Clorox (NYSE:CLX) shares made a dramatic comeback in June, ending the month 11.9% higher according to data provided by S&P Global Market Intelligence and reversing a major chunk of the losses they'd piled on year to date.

Interestingly, Clorox shares have been on the rise ever since the company reported its third-quarter earnings early May despite a full-year earnings downgrade. What gives?

So what

Rising cost pressure has been a common theme across the consumer goods industry. Clorox's third-quarter gross margin dropped to 42.8% from 44% as a result. Yet, the company earned 5% higher net profit year over year on lower taxes and 3% growth in sales. More importantly, Clorox upgraded its full-year sales guidance to the higher end of its previous range of 1%-3%. On the flip side, it downgraded its fiscal 2018 earnings per share (EPS) outlook to $6.15-$6.30 from $6.17-$6.37. There's nothing to worry here, though.

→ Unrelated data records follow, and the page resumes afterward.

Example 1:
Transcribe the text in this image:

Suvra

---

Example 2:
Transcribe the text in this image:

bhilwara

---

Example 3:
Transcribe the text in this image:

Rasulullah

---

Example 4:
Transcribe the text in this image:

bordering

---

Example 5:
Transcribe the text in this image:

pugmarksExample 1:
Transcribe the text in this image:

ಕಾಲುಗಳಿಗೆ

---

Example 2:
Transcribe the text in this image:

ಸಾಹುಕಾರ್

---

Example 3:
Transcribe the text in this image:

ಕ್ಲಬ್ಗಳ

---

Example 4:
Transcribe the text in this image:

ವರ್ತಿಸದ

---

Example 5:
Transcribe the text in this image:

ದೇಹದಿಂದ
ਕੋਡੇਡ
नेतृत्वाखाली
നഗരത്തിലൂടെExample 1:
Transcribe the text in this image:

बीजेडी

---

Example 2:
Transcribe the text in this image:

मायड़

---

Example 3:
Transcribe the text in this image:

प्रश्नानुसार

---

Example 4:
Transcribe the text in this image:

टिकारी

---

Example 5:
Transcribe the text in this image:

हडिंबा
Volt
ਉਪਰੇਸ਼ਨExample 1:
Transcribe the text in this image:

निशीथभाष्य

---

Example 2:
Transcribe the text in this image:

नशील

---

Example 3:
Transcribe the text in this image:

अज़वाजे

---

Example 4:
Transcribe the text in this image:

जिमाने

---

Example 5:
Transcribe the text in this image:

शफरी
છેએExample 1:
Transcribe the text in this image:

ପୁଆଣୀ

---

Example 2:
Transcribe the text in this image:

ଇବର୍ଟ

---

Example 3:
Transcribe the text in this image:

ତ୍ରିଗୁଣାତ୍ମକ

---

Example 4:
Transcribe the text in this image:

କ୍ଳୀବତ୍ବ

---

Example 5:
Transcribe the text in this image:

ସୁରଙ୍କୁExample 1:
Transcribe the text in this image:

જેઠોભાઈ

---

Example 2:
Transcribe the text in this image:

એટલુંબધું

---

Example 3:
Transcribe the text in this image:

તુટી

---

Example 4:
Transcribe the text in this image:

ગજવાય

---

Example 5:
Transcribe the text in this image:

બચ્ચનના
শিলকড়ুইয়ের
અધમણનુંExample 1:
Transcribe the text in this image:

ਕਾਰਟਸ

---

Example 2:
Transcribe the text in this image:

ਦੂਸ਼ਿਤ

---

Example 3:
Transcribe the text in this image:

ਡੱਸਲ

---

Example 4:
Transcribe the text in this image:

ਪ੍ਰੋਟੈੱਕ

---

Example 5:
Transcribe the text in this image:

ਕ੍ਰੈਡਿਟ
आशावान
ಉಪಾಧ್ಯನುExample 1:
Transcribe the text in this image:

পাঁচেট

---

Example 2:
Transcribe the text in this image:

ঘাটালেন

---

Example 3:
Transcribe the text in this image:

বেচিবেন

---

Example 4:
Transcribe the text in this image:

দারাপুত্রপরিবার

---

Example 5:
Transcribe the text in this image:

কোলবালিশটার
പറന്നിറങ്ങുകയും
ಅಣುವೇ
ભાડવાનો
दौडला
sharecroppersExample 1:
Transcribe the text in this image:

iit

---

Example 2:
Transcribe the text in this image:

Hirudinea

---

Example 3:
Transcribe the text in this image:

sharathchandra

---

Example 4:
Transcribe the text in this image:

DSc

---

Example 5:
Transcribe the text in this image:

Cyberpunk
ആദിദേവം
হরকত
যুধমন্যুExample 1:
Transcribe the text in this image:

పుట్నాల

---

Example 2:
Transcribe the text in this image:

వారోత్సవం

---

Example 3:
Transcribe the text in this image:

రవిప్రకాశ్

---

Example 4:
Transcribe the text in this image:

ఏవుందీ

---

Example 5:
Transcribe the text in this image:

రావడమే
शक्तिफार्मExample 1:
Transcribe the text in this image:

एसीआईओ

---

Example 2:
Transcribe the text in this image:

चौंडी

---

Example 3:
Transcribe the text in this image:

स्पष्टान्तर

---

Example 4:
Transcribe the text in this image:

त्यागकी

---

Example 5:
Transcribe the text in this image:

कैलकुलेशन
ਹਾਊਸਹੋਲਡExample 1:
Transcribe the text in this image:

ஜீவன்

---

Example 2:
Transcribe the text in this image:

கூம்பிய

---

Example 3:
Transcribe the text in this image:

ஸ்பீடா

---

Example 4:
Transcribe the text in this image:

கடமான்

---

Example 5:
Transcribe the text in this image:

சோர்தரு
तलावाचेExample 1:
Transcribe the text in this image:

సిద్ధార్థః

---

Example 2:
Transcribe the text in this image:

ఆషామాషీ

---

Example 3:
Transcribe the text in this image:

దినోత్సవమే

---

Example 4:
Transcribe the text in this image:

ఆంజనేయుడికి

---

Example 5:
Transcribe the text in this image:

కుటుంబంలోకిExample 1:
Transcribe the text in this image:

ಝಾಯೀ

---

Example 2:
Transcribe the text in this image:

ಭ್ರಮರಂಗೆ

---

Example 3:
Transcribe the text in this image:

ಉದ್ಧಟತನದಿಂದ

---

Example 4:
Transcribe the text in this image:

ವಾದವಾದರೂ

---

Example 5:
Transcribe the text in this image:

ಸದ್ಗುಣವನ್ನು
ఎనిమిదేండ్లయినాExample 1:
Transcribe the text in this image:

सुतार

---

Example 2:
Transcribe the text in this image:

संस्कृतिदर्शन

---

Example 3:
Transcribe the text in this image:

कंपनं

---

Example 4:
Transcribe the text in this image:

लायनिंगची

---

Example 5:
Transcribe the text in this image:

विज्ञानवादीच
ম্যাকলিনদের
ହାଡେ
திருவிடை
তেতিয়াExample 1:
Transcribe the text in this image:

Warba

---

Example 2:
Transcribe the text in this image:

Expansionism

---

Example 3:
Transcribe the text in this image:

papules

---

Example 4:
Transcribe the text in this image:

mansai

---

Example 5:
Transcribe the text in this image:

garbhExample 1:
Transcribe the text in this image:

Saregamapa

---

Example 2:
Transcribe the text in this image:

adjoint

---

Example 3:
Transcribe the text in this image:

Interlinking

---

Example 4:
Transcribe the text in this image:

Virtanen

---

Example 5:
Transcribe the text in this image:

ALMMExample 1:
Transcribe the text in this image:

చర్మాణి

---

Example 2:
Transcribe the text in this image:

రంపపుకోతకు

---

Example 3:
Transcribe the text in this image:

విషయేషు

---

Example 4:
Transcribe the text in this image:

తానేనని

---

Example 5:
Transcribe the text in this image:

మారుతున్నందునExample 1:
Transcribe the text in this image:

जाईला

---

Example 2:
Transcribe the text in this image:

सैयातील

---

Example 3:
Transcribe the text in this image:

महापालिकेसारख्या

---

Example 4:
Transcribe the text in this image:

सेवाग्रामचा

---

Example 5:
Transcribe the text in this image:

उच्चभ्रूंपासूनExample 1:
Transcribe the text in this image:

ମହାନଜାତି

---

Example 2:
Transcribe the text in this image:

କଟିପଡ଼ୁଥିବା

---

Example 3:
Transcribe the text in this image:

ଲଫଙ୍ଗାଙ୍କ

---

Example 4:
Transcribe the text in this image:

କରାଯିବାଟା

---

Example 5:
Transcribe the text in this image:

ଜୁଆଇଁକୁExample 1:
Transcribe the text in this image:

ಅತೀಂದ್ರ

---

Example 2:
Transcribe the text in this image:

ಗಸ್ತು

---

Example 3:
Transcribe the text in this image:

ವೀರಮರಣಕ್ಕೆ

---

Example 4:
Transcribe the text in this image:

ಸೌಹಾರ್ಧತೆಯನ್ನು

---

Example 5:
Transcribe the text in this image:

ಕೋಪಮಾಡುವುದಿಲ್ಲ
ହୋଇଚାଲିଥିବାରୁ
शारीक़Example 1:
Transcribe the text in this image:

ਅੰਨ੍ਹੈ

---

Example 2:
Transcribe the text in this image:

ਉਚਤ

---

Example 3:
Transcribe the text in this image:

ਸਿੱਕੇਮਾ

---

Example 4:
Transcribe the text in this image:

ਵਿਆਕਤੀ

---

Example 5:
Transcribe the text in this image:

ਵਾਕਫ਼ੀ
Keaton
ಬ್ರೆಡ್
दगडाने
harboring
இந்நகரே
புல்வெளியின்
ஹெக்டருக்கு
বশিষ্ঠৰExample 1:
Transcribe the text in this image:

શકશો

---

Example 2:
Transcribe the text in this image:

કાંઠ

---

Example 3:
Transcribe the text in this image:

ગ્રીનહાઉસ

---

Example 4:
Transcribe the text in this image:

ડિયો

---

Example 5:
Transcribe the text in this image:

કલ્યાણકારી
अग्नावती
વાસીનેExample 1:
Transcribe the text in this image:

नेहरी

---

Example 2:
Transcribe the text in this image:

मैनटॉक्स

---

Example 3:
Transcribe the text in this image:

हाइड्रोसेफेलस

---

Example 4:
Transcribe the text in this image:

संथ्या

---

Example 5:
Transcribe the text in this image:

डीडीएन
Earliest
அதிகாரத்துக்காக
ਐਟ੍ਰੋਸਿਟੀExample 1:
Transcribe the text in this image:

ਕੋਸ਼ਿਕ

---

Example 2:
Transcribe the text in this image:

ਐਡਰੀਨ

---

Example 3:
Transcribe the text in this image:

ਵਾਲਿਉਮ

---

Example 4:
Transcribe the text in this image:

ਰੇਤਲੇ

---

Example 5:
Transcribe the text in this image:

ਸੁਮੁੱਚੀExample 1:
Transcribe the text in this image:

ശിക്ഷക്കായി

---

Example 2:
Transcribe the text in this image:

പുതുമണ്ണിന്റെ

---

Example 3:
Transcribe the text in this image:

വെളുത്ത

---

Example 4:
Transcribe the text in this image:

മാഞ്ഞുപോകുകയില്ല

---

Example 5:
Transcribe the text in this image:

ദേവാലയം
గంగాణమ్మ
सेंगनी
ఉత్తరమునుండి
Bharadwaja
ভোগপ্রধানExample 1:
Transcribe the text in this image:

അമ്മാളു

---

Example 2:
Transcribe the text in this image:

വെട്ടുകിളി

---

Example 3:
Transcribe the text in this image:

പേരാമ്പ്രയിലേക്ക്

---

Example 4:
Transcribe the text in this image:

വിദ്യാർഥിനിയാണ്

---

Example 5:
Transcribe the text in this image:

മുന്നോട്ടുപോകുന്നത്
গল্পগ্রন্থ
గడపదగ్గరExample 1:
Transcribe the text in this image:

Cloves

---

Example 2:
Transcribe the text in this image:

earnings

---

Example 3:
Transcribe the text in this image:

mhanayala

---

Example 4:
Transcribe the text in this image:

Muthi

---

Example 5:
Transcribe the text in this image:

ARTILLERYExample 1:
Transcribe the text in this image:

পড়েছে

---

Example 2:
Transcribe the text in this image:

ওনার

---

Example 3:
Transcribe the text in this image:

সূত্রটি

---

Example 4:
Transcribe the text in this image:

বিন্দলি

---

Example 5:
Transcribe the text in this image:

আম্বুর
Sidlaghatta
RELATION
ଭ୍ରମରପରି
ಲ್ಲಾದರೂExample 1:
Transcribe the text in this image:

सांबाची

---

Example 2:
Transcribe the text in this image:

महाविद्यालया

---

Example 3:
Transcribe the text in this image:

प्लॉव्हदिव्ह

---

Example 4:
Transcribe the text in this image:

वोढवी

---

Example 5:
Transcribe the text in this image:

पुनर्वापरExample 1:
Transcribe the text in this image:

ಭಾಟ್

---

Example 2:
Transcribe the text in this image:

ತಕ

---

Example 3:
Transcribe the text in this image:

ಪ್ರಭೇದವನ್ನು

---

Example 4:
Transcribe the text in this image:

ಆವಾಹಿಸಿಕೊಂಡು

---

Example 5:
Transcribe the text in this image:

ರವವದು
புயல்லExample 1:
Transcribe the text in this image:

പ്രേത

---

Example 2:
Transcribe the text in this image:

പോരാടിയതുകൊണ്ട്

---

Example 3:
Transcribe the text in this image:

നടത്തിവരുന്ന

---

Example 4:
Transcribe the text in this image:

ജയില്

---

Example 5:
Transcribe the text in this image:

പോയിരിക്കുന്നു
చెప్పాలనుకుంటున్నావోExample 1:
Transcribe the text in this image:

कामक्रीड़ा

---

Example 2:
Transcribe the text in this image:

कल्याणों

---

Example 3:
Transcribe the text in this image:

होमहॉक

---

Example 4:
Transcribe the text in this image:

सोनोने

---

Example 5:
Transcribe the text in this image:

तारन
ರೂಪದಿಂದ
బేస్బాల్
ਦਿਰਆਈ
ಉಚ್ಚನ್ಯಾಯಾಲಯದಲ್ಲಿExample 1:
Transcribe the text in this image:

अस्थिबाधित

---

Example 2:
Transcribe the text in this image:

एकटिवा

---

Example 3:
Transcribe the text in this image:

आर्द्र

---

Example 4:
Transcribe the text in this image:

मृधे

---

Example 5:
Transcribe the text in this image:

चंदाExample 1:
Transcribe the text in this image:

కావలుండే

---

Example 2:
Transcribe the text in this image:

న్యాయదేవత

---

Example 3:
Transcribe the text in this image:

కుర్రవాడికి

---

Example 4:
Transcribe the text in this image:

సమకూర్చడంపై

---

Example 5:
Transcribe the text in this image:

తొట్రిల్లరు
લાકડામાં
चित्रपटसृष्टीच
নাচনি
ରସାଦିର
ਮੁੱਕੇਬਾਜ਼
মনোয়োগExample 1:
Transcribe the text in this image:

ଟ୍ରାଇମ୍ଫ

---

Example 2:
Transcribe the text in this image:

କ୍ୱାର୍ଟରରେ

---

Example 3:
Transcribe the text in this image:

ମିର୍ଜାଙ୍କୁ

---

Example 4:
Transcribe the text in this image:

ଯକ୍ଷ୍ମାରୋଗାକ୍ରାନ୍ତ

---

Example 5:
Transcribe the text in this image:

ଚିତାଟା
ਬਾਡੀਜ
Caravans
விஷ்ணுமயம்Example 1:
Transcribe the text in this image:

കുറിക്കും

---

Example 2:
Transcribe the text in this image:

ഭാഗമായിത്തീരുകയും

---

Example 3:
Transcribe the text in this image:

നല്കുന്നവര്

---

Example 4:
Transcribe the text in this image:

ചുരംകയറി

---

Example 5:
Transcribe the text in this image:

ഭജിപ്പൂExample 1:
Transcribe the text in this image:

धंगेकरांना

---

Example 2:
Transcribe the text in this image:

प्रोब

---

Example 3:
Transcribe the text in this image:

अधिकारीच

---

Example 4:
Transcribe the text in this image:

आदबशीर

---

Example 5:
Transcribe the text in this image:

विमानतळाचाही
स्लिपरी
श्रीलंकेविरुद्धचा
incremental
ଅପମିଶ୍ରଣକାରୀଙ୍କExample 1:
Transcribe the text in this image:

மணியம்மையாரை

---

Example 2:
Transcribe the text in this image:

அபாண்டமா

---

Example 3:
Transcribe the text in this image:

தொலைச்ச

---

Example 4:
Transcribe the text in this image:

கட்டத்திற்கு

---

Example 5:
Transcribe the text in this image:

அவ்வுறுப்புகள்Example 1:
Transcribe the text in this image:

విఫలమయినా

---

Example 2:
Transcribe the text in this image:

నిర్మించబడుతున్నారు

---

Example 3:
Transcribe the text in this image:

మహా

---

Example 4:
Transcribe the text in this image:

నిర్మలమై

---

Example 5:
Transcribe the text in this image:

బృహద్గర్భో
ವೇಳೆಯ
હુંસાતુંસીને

Clorox's products and brands.

Image source: Clorox Company.

In March, Clorox announced plans to acquire health and wellness company, Nutranext for $700 million, to be financed through cash and debt. While Clorox expects the acquisition to add a percentage point to its top line this year (hence the revenue outlook upgrade), acquisition-related expenses are expected to dilute its earnings.

Investors were encouraged by Clorox's resilience amid challenging cost conditions. To top that, the company announced a share repurchase program worth $2 billion later in May, reflecting management's confidence in its long-term goals, which include 3%-5% growth in annual sales and conversion of 11%-13% annual revenue into free cash flows.

Rising cash flows should also mean higher dividends for shareholders: Clorox has already made a mark in the dividend world as a Dividend Aristocrat and rewarded shareholders with a good 14% increase in dividends earlier this year.

So what

Clorox's full-year outlook, after the downgrade, calls for a solid 16% growth in EPS at the midpoint. While the Nutranext acquisition is unlikely to be accretive before fiscal 2020, Clorox should still be able to grow its EPS at a decent clip next year. The growth potential in earnings and dividend, coupled with the buyback program, was good enough for the market to propel Clorox shares higher last month.